Il 40enne di Santi Cosma e Damiano, divenuto noto alle cronache alcuni mesi fa, quando in seguito ad una serie di false denunce sporte dalla ex moglie venne allontanato da casa e soprattutto dalla propria figlia minore, è stato assolto.
L’indagine, che all’epoca venne avviata dalla Procura di Cassino, rivelò presto la totale infondatezza delle accuse, tanto che le misure cautelari inizialmente adottate nei confronti dell’uomo vennero revocate dal GIP del Tribunale di Cassino e venne disposta l’archiviazione del procedimento.
Tuttavia l’uomo fu colpito da una nuova denuncia dell’ex moglie, la quale presso i Carabinieri di Santi Cosma e Damiano riferiva di temere per la propria incolumità in quanto l’ex marito custodiva in casa armi detenute illegalmente.
I militari della stazione, ricevuta la denuncia, procedevano quindi a un’immediata perquisizione presso l’abitazione dell’uomo, non rinvenendo tuttavia alcuna arma detenuta illegalmente, anzi lo stesso esibiva regolare porto d’armi.
Successivamente veniva però convocato presso gli uffici della Stazione Carabinieri e sottoposto a una nuova perquisizione, nel corso della quale veniva rinvenuto un coltelilino all’interno di un borsello posto nell’auto, ragione per cui l’uomo venne denunciato a comparire innanzi al Tribunale di Cassino per rispondere del porto abusivo del coltello.

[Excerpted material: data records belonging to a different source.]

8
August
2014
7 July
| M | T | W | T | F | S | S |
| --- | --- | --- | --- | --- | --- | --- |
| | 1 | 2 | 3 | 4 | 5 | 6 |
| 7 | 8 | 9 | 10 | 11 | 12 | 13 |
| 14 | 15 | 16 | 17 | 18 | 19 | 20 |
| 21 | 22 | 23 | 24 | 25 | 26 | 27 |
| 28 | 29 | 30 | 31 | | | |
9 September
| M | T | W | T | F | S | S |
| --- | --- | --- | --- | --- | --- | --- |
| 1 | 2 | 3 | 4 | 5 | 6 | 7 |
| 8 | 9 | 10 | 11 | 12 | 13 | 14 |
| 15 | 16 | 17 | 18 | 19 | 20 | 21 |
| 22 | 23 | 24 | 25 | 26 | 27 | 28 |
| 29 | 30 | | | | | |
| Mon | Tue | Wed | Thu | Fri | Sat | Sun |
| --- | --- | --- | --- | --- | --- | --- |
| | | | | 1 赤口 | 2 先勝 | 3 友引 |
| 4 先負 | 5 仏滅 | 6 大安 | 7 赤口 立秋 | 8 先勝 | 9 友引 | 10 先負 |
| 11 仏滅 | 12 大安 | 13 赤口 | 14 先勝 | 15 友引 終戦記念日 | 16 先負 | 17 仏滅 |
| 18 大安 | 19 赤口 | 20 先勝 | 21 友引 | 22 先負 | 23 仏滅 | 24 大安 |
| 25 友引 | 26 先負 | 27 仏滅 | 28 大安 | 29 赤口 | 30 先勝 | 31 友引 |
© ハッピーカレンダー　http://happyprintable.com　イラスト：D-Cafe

Nel corso dell’attività processuale, tuttavia, l’uomo – assistito dall’avvocato Pasquale Cardillo Cupo dimostrava come non solo fosse possessore di regolare porto d’armi ma appassionato di pesca, unico motivo per cui quel coltellino era detenuto all’interno della propria autovettura insieme proprio a canne da pesca, ami e materiale per l’esercizio sportivo, venendo così nuovamente assolto dal Giudice Monocratico del Tribunale di Cassino, La Milza, con la formula più ampia.